Short task 1:
In the text on AI competitions, reproduce the passage starting with "- Should be" and going on through "lock anyone out.", replacing "collusion" with "manipulation".

Document segment:
Credible Neutral AI Competitions
Tue Jun 03 2025After writing Steering AIs with Transparent and Effective ML Competitions, I’ve been thinking about potential ways to make running similar competitions more credibly neutral and community friendly. Similar to the Datadex project, I wanted to explore how small-to-medium-scale (community level) competitions can be run on public (exit friendly) infrastructure and open source tooling.
Credible Community Competitions (C³)
There are a few properties we want on a platform that runs these sort of competitions.
- Should be familiar to the participants.
- There is a place to raise issues and have discussions.
- It’s more or less resistant to collusion.
- Doesn’t lock anyone out.
- It’s transparent so everyone can see (and verify!) nothing odd is going on.
I previously shared some ideas to improve the current competitions experience, now, I want to explore something different altogether. Building a competition on top of git, public-key cryptography, and a bunch of open source ad-hoc scripts. To do that, let’s remove all the “bells and whistles” until we only have the core of a competition. A private test set and an evaluation script. It looks like this:
- Hosts setup a git repository.

Extracted data entries
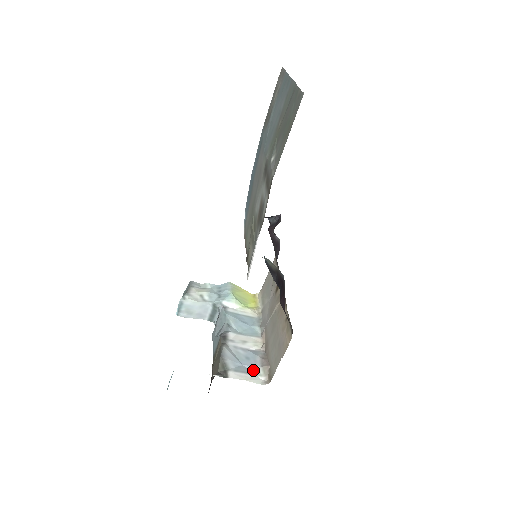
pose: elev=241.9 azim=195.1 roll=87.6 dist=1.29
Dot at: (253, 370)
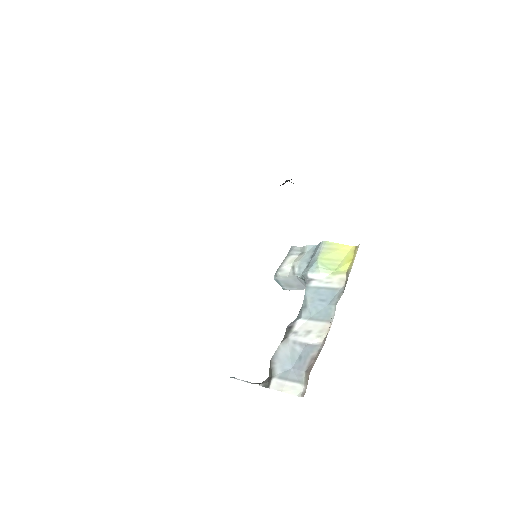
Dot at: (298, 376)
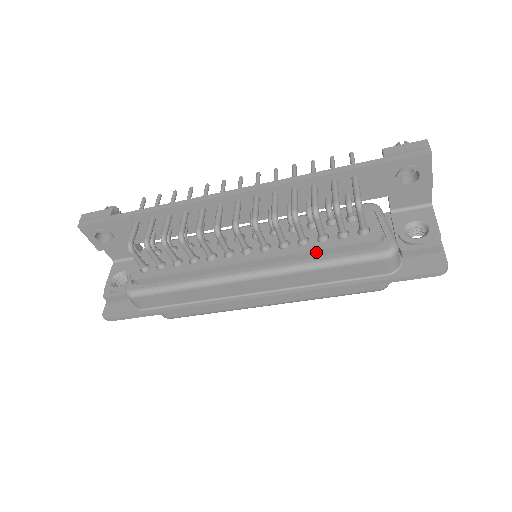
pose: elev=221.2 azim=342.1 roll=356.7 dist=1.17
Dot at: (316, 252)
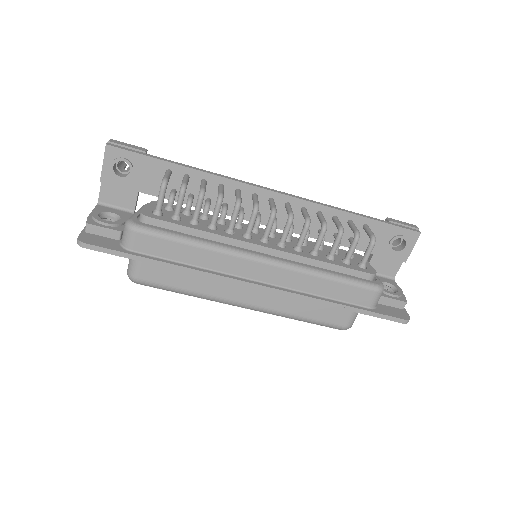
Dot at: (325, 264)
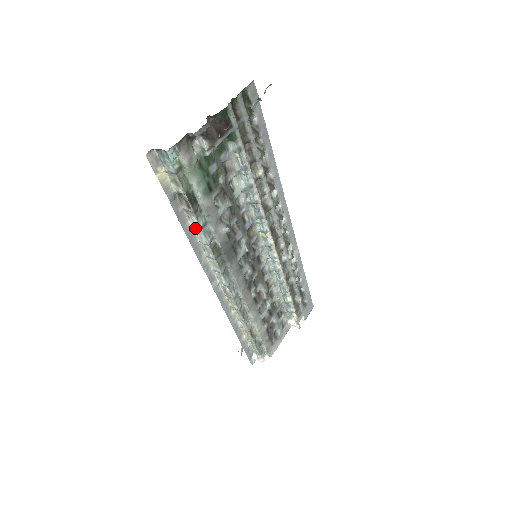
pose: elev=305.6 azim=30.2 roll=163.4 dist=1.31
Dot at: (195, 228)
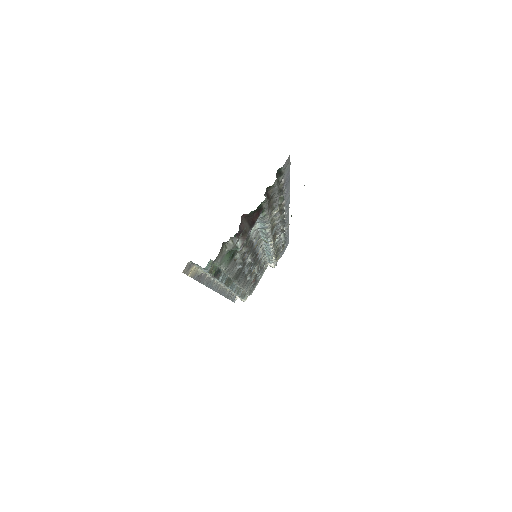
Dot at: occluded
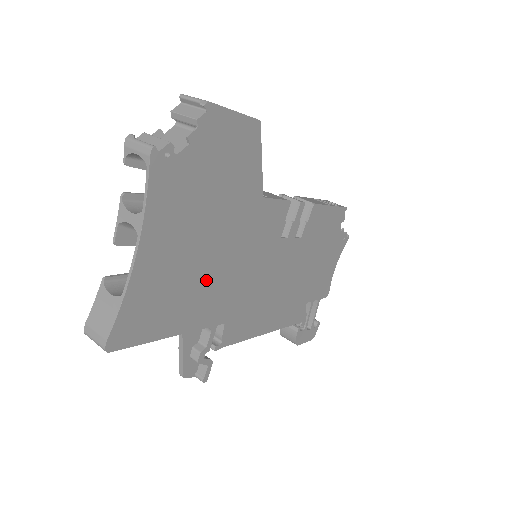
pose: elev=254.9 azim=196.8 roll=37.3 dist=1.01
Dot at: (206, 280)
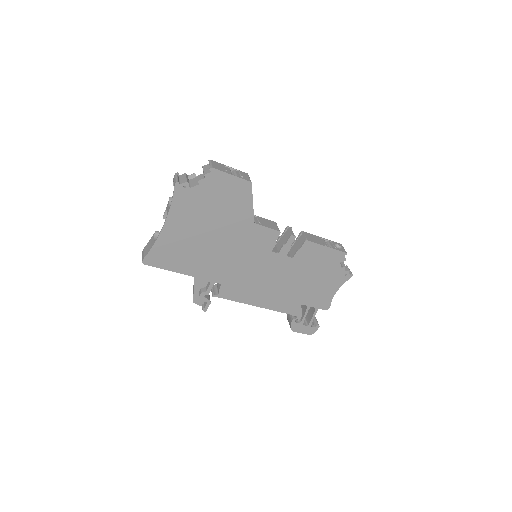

Short task 2:
Echo every line of the extracted data entries above exactly, leaving the pictures out of your answer.

Task result 1:
- Should be familiar to the participants.
- There is a place to raise issues and have discussions.
- It’s more or less resistant to manipulation.
- Doesn’t lock anyone out.

Task result 2:
pose: elev=241.9 azim=195.1 roll=87.6 dist=1.29
Dot at: (253, 370)
Dot at: (298, 376)
pose: elev=221.2 azim=342.1 roll=356.7 dist=1.17
Dot at: (316, 252)
Dot at: (325, 264)
pose: elev=305.6 azim=30.2 roll=163.4 dist=1.31
Dot at: (195, 228)
Dot at: occluded
pose: elev=254.9 azim=196.8 roll=37.3 dist=1.01
Dot at: (206, 280)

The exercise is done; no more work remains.